The exception clearly identifies your problem:

  File "C:\University\CSSE1001\assignment 1\testing.py", line 21, in load_list
    task, date = line.rsplit(',', 1)
ValueError: need more than 1 value to unpack

The data you are reading doesn't contain a comma. Hence, when you split it by a comma, you receive only one value and this can be assigned to a tuple.

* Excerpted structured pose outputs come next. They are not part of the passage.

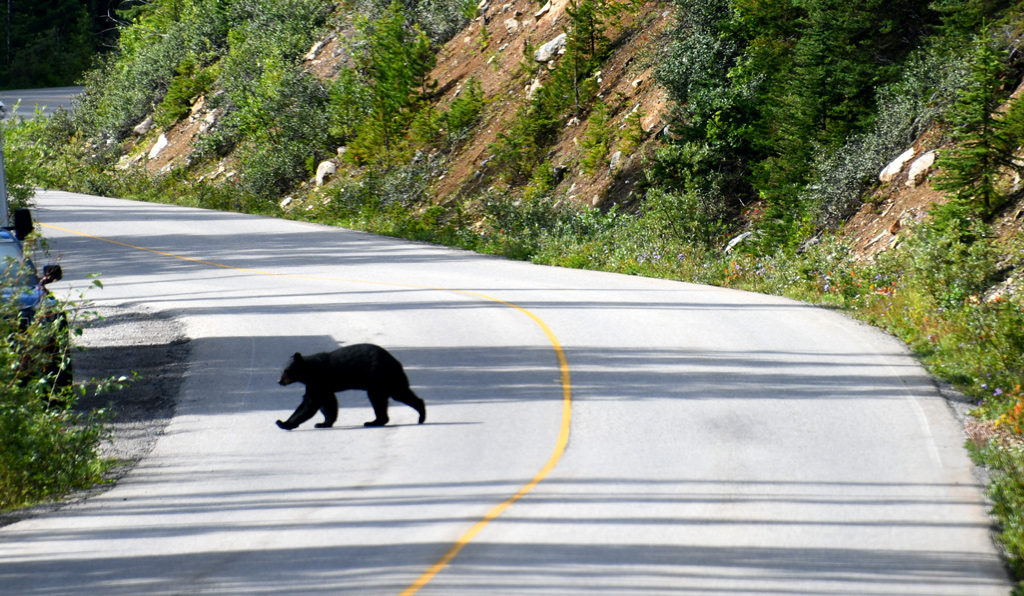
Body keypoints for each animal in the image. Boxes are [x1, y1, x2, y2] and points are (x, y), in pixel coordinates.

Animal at [274, 344, 425, 432]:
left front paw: (283, 423)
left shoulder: (319, 380)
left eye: (286, 371)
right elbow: (328, 403)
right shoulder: (322, 385)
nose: (279, 381)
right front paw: (324, 423)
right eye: (281, 371)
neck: (309, 371)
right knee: (391, 396)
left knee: (391, 395)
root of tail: (397, 362)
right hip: (385, 381)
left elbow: (310, 403)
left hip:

Please examine your input data. You can also add following line:

try:
  task, data = line.rsplit(',', 1)
except ValueError as e:
  print "Coultn't parse:", line
  raise e

to display what line is a problem.

Working code calling two functions:

def as_datetime(date_string):
    try:
        return datetime.datetime.strptime(date_string, DATE_FORMAT)
    except ValueError:
        # The date string was invalid
        return None

def as_date_string(date):
    return date.strftime(DATE_FORMAT)


def load_list(filename):
    new_list = []
    with open(filename, 'rU') as f:
        for line in f:
            task, date = line.rsplit(',', 1)
            try:
                # strip to remove any extra whitespace or new lines
                dates = as_datetime(date.strip())
            except ValueError:
                continue #go to next line
            new_list.append((dates,task))
    return new_list

def save_list(todolist, filename):
    with open(filename, 'w') as f:
        for date, task in todolist:
            dates = as_date_string(date)
            f.write("%s,%s\n" % (task, dates))

'date', 'task' were back to front in the for loop. Used 'dates' as a new variable.